RECORDS TO PROCESS
■ ■ ■

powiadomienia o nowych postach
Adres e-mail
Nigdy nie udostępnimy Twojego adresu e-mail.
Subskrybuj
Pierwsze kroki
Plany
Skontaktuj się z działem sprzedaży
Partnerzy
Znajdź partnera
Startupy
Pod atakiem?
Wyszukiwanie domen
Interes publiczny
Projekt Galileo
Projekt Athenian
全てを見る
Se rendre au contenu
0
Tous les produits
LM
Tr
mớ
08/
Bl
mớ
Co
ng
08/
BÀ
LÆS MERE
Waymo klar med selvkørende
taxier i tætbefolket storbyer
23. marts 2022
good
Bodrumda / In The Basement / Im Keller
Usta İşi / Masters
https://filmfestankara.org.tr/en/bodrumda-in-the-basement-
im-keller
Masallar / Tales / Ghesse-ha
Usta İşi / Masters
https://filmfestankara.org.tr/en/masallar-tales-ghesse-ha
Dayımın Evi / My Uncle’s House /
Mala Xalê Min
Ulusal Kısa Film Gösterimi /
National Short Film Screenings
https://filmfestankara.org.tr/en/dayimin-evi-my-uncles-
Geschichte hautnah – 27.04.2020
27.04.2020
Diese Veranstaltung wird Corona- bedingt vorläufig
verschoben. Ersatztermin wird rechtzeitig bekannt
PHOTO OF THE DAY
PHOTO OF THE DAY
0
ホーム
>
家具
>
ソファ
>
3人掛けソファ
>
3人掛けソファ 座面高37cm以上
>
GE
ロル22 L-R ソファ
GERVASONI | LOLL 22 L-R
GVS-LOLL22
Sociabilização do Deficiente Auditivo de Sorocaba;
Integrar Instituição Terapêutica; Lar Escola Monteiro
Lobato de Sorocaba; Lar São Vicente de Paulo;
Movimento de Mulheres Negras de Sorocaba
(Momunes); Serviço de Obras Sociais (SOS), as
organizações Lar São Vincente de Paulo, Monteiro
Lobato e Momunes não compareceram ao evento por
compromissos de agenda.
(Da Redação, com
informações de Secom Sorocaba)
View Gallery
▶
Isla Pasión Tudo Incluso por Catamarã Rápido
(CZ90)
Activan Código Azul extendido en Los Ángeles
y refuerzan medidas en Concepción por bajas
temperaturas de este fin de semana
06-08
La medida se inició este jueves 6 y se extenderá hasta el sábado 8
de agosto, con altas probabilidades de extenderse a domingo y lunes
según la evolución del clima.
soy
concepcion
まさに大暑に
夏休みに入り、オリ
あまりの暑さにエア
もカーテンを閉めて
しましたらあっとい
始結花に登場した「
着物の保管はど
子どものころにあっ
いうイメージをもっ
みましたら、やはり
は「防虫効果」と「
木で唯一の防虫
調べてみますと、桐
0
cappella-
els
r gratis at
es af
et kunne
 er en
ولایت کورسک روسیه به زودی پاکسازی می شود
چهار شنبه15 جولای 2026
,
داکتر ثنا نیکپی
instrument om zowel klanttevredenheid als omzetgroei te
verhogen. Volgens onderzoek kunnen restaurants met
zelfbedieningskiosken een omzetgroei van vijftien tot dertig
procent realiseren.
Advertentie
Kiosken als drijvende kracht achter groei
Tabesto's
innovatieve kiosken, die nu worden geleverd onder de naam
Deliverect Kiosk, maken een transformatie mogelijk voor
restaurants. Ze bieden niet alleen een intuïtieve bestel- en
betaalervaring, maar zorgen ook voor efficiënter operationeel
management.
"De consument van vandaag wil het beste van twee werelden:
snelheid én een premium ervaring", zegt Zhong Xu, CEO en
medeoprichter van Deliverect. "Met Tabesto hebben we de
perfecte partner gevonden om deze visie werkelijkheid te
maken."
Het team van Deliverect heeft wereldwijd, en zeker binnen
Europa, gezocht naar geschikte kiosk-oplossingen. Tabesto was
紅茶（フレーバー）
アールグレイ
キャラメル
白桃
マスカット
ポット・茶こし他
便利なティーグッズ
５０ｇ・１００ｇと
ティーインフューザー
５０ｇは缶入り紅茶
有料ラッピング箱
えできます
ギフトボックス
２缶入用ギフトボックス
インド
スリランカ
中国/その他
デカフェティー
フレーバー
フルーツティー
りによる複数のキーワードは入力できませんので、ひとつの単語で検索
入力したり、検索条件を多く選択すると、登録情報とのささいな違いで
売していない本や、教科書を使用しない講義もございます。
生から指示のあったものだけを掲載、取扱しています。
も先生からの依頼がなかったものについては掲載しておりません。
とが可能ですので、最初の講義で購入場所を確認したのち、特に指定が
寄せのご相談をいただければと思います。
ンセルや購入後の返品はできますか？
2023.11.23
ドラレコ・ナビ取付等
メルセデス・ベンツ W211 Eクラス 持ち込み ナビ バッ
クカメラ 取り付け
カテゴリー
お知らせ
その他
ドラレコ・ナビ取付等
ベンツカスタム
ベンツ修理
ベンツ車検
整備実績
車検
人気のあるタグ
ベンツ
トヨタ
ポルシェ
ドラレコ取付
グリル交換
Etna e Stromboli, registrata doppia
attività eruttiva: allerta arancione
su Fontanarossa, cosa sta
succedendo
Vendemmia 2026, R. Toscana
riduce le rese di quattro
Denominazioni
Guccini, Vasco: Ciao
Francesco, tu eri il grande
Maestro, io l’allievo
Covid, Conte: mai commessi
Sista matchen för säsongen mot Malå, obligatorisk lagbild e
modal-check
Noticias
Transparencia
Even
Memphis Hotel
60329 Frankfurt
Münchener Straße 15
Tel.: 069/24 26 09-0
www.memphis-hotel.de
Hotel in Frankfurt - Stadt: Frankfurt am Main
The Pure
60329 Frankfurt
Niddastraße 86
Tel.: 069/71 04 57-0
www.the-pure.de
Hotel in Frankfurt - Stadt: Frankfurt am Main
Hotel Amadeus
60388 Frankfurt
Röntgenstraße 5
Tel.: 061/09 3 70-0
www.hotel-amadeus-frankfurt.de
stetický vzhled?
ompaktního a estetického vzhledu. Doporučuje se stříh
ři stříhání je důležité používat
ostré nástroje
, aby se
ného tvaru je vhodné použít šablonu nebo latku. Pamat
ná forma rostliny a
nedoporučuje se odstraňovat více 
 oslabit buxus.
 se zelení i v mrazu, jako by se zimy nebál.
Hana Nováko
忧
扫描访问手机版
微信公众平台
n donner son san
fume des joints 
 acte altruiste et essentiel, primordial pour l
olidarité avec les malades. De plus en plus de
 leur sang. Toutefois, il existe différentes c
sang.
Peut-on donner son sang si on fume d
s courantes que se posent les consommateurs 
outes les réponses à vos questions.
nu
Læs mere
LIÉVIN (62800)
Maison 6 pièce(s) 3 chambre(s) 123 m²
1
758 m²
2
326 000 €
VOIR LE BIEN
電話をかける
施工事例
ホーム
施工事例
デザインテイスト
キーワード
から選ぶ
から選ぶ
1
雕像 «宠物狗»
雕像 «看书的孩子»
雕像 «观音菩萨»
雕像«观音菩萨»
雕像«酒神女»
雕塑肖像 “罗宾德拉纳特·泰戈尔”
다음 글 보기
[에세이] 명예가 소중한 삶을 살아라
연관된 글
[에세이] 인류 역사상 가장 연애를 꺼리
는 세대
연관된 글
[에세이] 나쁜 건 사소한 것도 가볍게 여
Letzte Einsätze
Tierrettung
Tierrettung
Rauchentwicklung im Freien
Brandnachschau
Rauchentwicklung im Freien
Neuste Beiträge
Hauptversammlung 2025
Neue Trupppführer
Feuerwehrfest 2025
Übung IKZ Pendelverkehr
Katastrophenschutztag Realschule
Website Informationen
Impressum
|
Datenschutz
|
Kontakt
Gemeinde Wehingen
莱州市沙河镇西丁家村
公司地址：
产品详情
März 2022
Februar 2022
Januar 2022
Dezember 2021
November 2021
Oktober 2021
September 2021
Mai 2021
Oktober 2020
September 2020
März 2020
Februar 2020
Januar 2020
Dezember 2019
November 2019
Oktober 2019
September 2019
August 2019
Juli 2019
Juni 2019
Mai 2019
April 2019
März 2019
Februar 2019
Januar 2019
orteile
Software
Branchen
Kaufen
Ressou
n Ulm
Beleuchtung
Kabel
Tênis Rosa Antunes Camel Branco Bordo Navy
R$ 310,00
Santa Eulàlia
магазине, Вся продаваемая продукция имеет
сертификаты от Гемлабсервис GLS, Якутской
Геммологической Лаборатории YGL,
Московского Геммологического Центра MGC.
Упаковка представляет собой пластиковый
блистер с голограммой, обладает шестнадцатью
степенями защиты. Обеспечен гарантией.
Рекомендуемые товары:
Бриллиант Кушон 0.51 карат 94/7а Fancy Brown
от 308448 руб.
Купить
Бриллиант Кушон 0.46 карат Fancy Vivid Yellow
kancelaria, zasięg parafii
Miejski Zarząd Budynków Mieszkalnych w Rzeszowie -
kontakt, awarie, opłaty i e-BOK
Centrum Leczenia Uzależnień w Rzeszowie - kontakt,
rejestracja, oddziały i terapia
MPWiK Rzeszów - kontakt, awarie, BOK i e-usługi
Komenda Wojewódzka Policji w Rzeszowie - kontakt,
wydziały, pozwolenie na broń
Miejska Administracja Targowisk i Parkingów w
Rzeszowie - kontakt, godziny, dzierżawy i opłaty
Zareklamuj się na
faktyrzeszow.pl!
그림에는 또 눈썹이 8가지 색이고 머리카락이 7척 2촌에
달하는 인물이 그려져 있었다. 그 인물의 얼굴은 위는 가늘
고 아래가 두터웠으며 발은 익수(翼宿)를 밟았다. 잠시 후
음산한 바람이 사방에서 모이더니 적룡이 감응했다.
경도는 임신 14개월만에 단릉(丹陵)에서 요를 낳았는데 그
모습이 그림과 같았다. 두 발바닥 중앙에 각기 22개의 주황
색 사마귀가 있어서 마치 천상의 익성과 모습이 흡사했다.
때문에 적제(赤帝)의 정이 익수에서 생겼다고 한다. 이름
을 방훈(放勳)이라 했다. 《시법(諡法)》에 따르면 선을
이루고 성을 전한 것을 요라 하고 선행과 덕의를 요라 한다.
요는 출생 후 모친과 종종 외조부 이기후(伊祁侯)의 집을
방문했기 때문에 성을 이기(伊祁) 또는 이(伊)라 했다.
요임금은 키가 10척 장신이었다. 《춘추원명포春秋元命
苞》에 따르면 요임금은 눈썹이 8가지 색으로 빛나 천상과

■ ■ ■

TRY IT
Give a count of the lines above that include the word "Oktober", and add nothing to it.

YOUR RESPONSE
3